The owner of NBCUniversal and one of the nation’s largest MSOs enjoyed an Olympic boost to its revenue in Q3, as Comcast Corp. beat the consensus estimates of Wall Street analysts.
Investors went into sell mode, however, and shares of CMCSA were down 2.4% in midday trading. At the closing bell, Comcast shares were down 3%, to $62.56.
Consolidated Revenue increased 14.2% in Q3, to $21.3 billion. This includes $1.6 billion of revenue generated by the broadcast of the 2016 Rio Olympics during the quarter, of which $1.2 billion is related to advertising revenue.
Even excluding the Olympics, consolidated revenue increased 5.5% — a good sign for Comcast come Q3 2017, making year-to-year comps a bit more favorable.
Operating income grew 11%, from $4 billion to $4.44 billion. Net income increased from $2 billion (80 cents per share) to $2.24 billion (92 cents). This beat analysts’ consensus estimate of 91 cents per share.
So why did Comcast shares fall following the release of a relatively good Q3?
Cash flow issues could be the answer.
Net Cash Provided by Operating Activities decreased 17.4%, to $4.1 billion, in Q3, while Free Cash Flow (FCF) slumped 48.5%, to $1.4 billion. Comcast said the fall in FCF is tied to higher working capital tied to the Summer Olympics coverage from Rio de Janeiro. An increase in capital expenditures is also to blame for the dip in FCF, with “a higher level of investment in scalable infrastructure to increase network capacity,” in addition to increased dollars put toward its Xfinity WiFi gateways and X1 platform.
NBCUniversal’s capital expenditures increased 16.3%, to $336 million, thanks to increased spending at its theme parks, which now include Universal Studios Japan.
For the nine months ended Sept. 30, net cash fell 2.3%, to $13.5 billion, compared to the first three quarters of 2015. At the same time, free cash flow dipped 23.8%, to $5.6 billion.
CABLE STILL STRONG
Yes, “cord-cutters” exist and they are a concern for cable service providers such as Comcast.
But Comcast is quite healthy with its cable revenue, and “video” consumers — a.k.a. people who have Comcast cable services — are driving the segment’s revenue.
Total Cable Communications Revenue increased by 6.9%, to $12.56 billion. This was paced by Video revenue, which jumped 4.5% in Q3, to $5.59 billion. High Speed Internet is seeing faster growth, however, with revenue up 8% year-over-year in Q3, to $3.41 billion.

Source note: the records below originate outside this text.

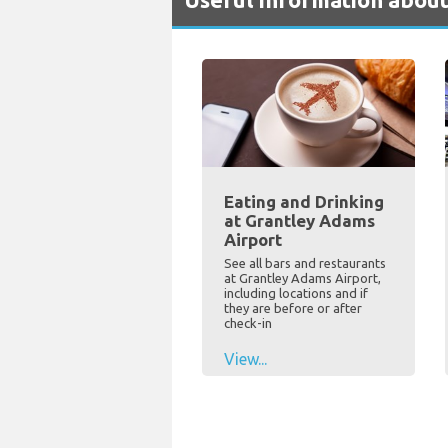
Eating and Drinking
at Grantley Adams
Airport
See all bars and restaurants
at Grantley Adams Airport,
including locations and if
they are before or after
check-in
View...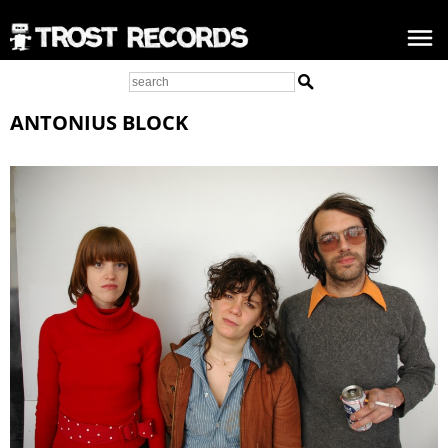
ANTONIUS BLOCK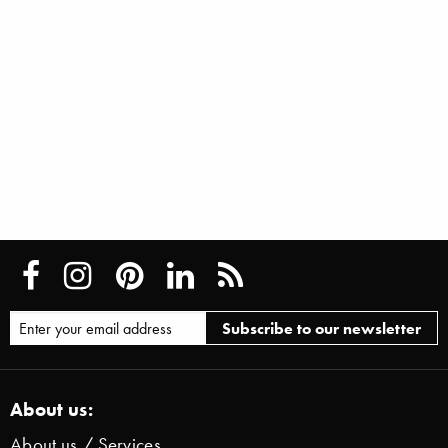
About us:
About us / Services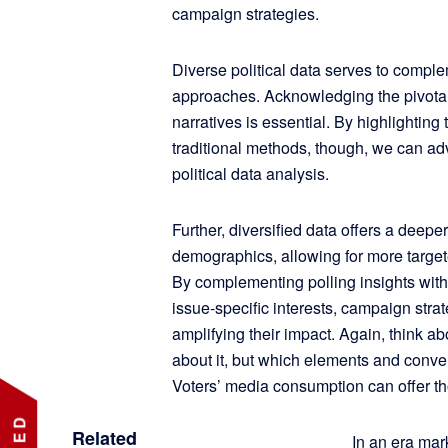
campaign strategies.
Diverse political data serves to comple
approaches. Acknowledging the pivotal r
narratives is essential. By highlighting
traditional methods, though, we can adv
political data analysis.
Further, diversified data offers a deep
demographics, allowing for more targ
By complementing polling insights wit
issue-specific interests, campaign strat
amplifying their impact. Again, think 
about it, but which elements and conve
Voters’ media consumption can offer th
Related
In an era ma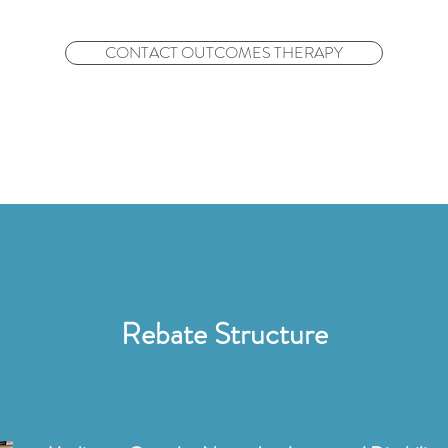
CONTACT OUTCOMES THERAPY
Rebate Structure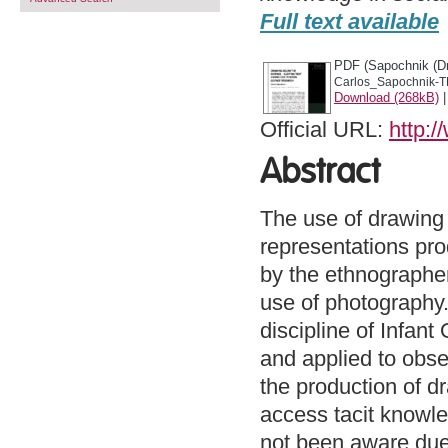
Full text available
PDF (Sapochnik (Dr
Carlos_Sapochnik-T
Download (268kB)
Official URL:
http:/
Abstract
The use of drawing 
representations pro
by the ethnographer
use of photography.
discipline of Infant
and applied to obser
the production of d
access tacit knowl
not been aware due 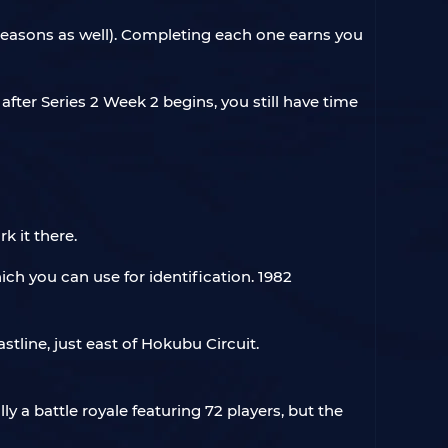
 seasons as well). Completing each one earns you
after Series 2 Week 2 begins, you still have time
k it there.
ich you can use for identification. 1982
stline, just east of Hokubu Circuit.
lly a battle royale featuring 72 players, but the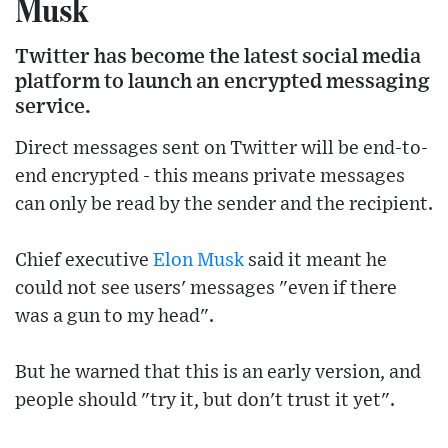
Musk
Twitter has become the latest social media
platform to launch an encrypted messaging
service.
Direct messages sent on Twitter will be end-to-
end encrypted - this means private messages
can only be read by the sender and the recipient.
Chief executive
Elon Musk
said it meant he
could not see users' messages "even if there
was a gun to my head".
But he warned that this is an early version, and
people should "try it, but don't trust it yet".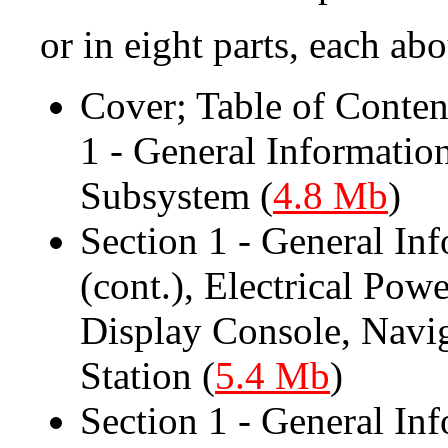
or in eight parts, each ab
Cover; Table of Contents
1 - General Informatio
Subsystem (
4.8 Mb
)
Section 1 - General In
(cont.), Electrical Po
Display Console, Navi
Station (
5.4 Mb
)
Section 1 - General Inf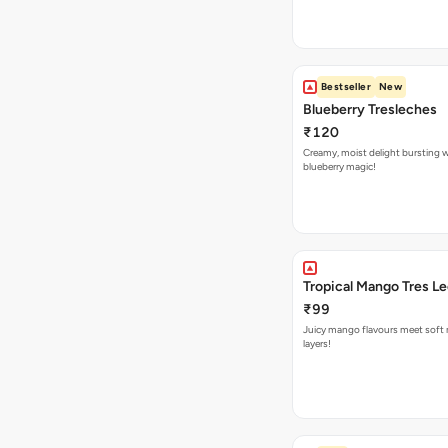
Bestseller
New
Blueberry Tresleches
₹120
Creamy, moist delight bursting 
blueberry magic!
Tropical Mango Tres L
₹99
Juicy mango flavours meet soft 
layers!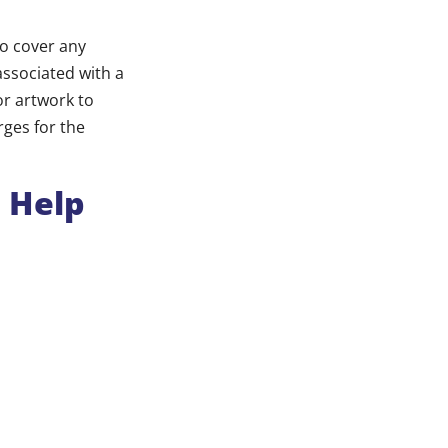
to cover any
associated with a
or artwork to
rges for the
l Help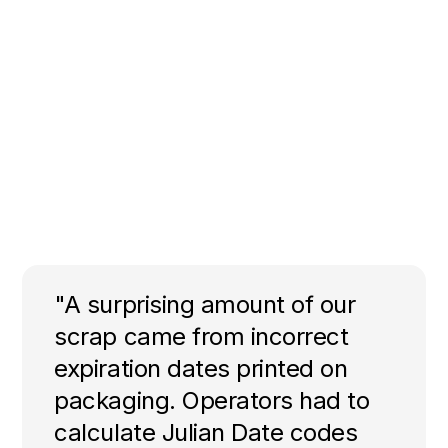
"A surprising amount of our
scrap came from incorrect
expiration dates printed on
packaging. Operators had to
calculate Julian Date codes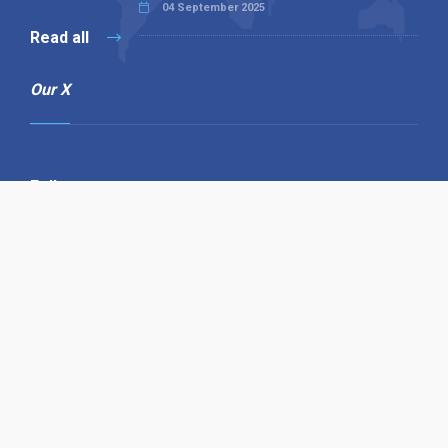
04 September 2025
Read all
Our X
Follow us
Copyright © 1994-2026 Hazelhurst Management T/A
Alpha Publishing
Built By
The Code Guy
Contact Us
Sitemap
Privacy Policy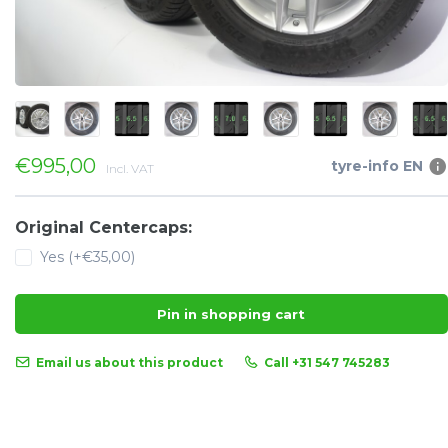
€995,00
tyre-info EN
Incl. VAT
Original Centercaps:
Yes (+€35,00)
Pin in shopping cart
Email us about this product
Call +31 547 745283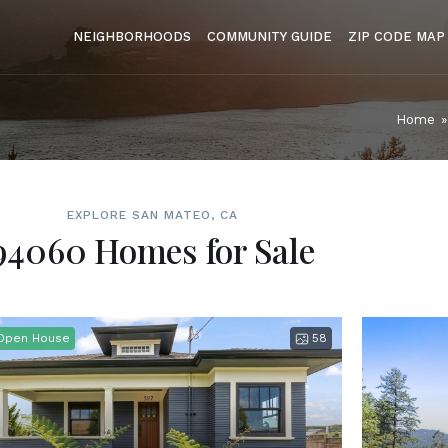
NEIGHBORHOODS
COMMUNITY GUIDE
ZIP CODE MAP
Home
»
EXPLORE SAN MATEO, CA
94060 Homes for Sale
Open House
58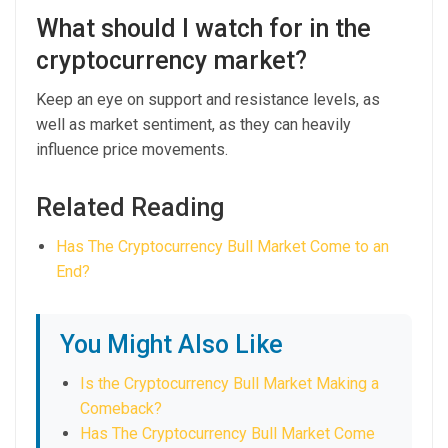
What should I watch for in the
cryptocurrency market?
Keep an eye on support and resistance levels, as
well as market sentiment, as they can heavily
influence price movements.
Related Reading
Has The Cryptocurrency Bull Market Come to an
End?
You Might Also Like
Is the Cryptocurrency Bull Market Making a
Comeback?
Has The Cryptocurrency Bull Market Come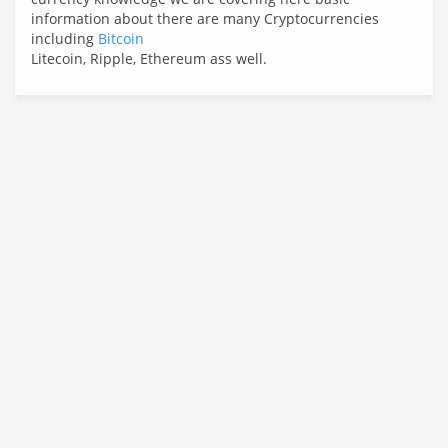
information about there are many Cryptocurrencies
including
Bitcoin
Litecoin, Ripple, Ethereum ass well.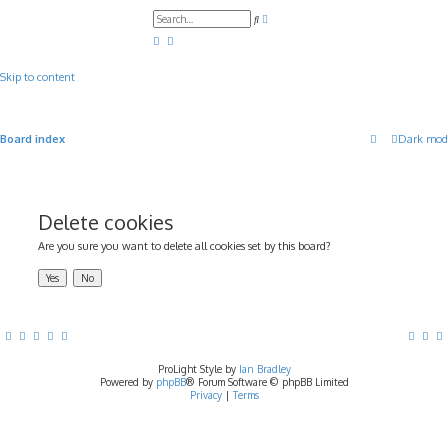
A
S
d
e
v
a
a
r
n
c
c
Skip to content
h
e
d
s
e
a
Board index
Dark mod
r
c
h
Delete cookies
Are you sure you want to delete all cookies set by this board?
ProLight Style by
Ian Bradley
Powered by
phpBB
® Forum Software © phpBB Limited
Privacy
|
Terms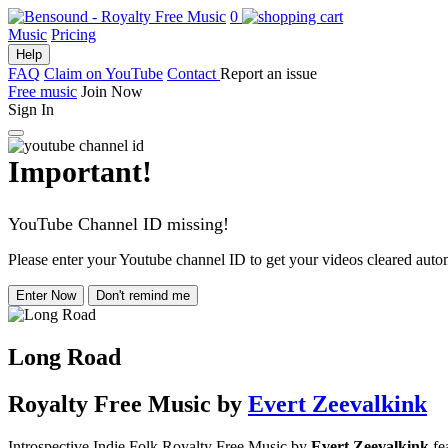
0
Music
Pricing
Help
FAQ
Claim on YouTube
Contact
Report an issue
Free music
Join Now
Sign In
Important!
YouTube Channel ID missing!
Please enter your Youtube channel ID to get your videos cleared autom
Enter Now
Don't remind me
Long Road
Royalty Free Music
by
Evert Zeevalkink
Introspective Indie Folk Royalty Free Music by
Evert Zeevalkink
fea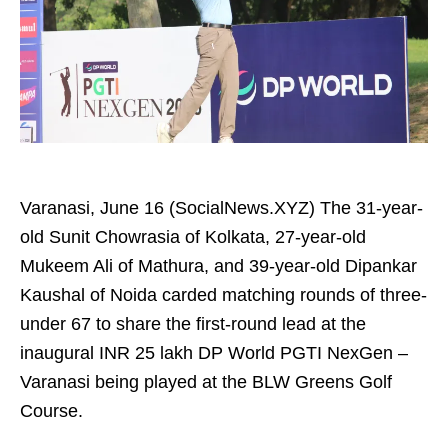
Varanasi, June 16 (SocialNews.XYZ) The 31-year-
old Sunit Chowrasia of Kolkata, 27-year-old
Mukeem Ali of Mathura, and 39-year-old Dipankar
Kaushal of Noida carded matching rounds of three-
under 67 to share the first-round lead at the
inaugural INR 25 lakh DP World PGTI NexGen –
Varanasi being played at the BLW Greens Golf
Course.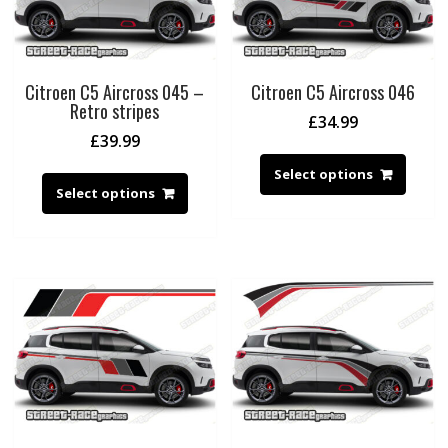
Citroen C5 Aircross 045 –
Citroen C5 Aircross 046
Retro stripes
£
34.99
£
39.99
Select options
Select options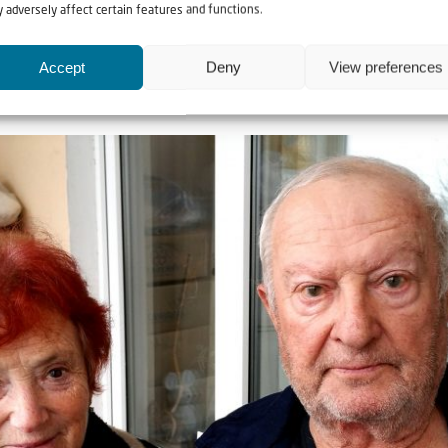
 adversely affect certain features and functions.
alone in these difficult times,” said Ludmila, deeply touched by 
Accept
Deny
View preferences
ospital in order to afford the medication for her bedridden husban
t make it without your help.”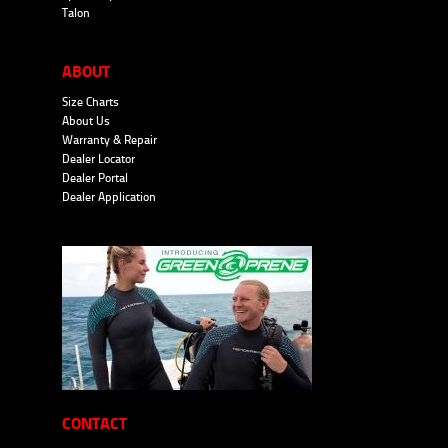
Talon
ABOUT
Size Charts
About Us
Warranty & Repair
Dealer Locator
Dealer Portal
Dealer Application
CONTACT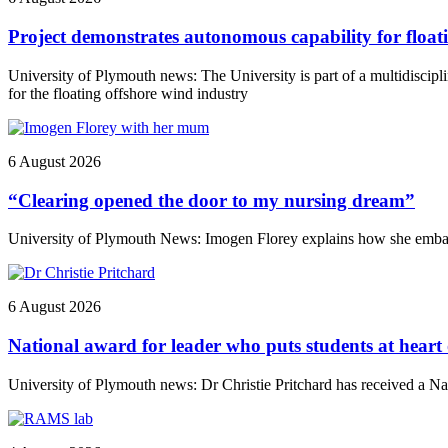
Project demonstrates autonomous capability for float
University of Plymouth news: The University is part of a multidiscip
for the floating offshore wind industry
6 August 2026
“Clearing opened the door to my nursing dream”
University of Plymouth News: Imogen Florey explains how she embark
6 August 2026
National award for leader who puts students at heart
University of Plymouth news: Dr Christie Pritchard has received a 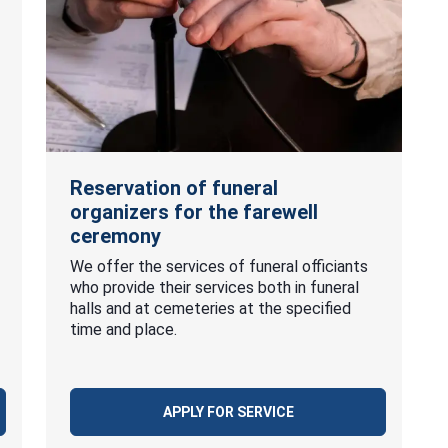
Reservation of funeral
organizers for the farewell
ceremony
We offer the services of funeral officiants
who provide their services both in funeral
halls and at cemeteries at the specified
time and place.
APPLY FOR SERVICE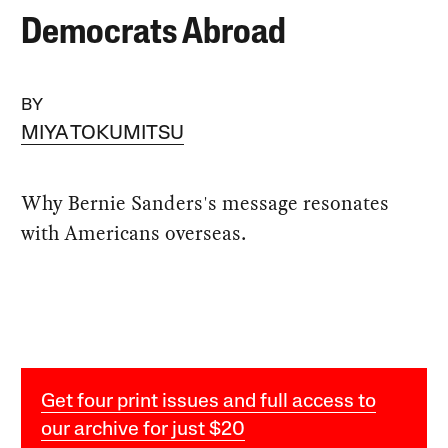
Democrats Abroad
BY
MIYA TOKUMITSU
Why Bernie Sanders's message resonates
with Americans overseas.
Get four print issues and full access to
our archive for just $20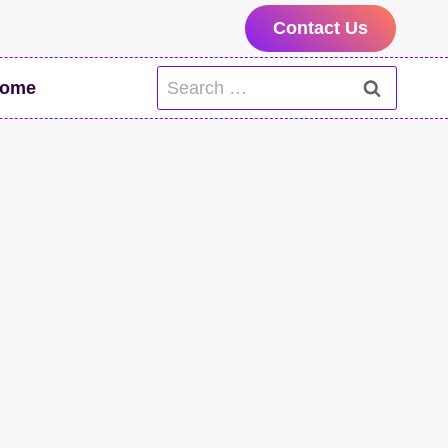
Contact Us
Search
ome
for: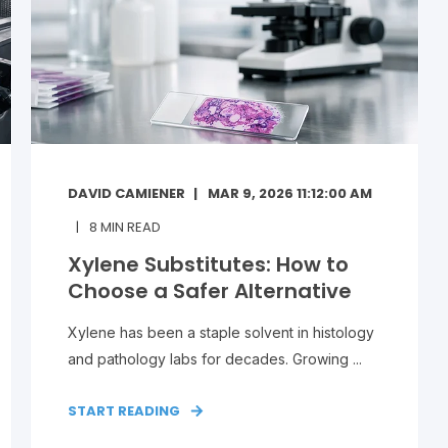
DAVID CAMIENER
MAR 9, 2026 11:12:00 AM
8
MIN READ
Xylene Substitutes: How to
Choose a Safer Alternative
Xylene has been a staple solvent in histology
and pathology labs for decades. Growing ...
START READING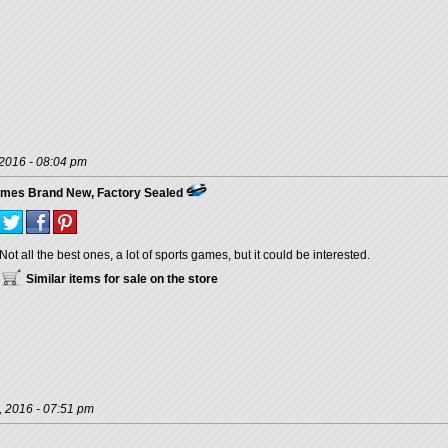
 2016 - 08:04 pm
ames Brand New, Factory Sealed
Not all the best ones, a lot of sports games, but it could be interested.
Similar items for sale on the store
, 2016 - 07:51 pm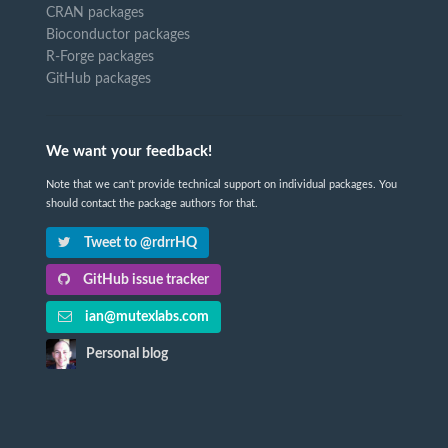
CRAN packages
Bioconductor packages
R-Forge packages
GitHub packages
We want your feedback!
Note that we can't provide technical support on individual packages. You
should contact the package authors for that.
Tweet to @rdrrHQ
GitHub issue tracker
ian@mutexlabs.com
Personal blog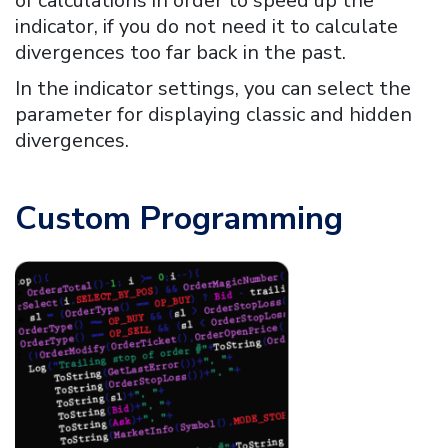
of calculations in order to speed up the
indicator, if you do not need it to calculate
divergences too far back in the past.
In the indicator settings, you can select the
parameter for displaying classic and hidden
divergences.
Custom Programming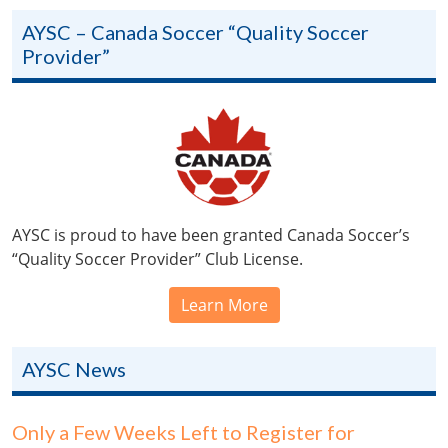
AYSC – Canada Soccer “Quality Soccer
Provider”
AYSC is proud to have been granted Canada Soccer’s
“Quality Soccer Provider” Club License.
Learn More
AYSC News
Only a Few Weeks Left to Register for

If investors had any reason for concern, it would be in its growth rate of the cable segment’s core Video business. A net addition of just 32,000 was seen by Comcast for video customers in Q3. But, that beat analyst expectations. By comparison, high-speed internet customers accounted for a net addition of 330,000 customers.
Meanwhile, “Triple Play” customers again outnumber that of double-product or single-product customers, a sign that bundling options are popular with Comcast’s clientele. But growth of triple-product consumers is tepid, with just 4,000 additional subscribers year-over-year seen by Comcast.
TV FUELED BY RIO GAMES
Blame it on Rio, and that’s a good thing: Broadcast television revenue soared by 56.6% in Q3, to $3.09 billion, as Cable Networks revenue jumped 22%, to $2.94 billion.
Excluding the Olympics and Super Bowl 50, broadcast television revenue dipped by 3.6% year-over-year in Q3 — another sign of weakness that investors may be reacting to.
NBCUniversal’s cable networks fared better, with quarterly revenue minus the Olympics up 4.1%, to $2.51 billion.
STUDIO SLUMP THE ROOT OF STOCK SLIDE?
Comcast, like Viacom, has a Hollywood studio with a profit problem.
NBCUniversal’s Filmed Entertainment unit, which includes Universal Studios, saw Q3 revenue fall by 7.9%, to $1.79 billion.
The quarter was paced by the animated feature The Secret Life of Pets, which according to BoxOfficeMojo.com has grossed $366.2 million on a budget of $75 million since its release 12 weeks ago.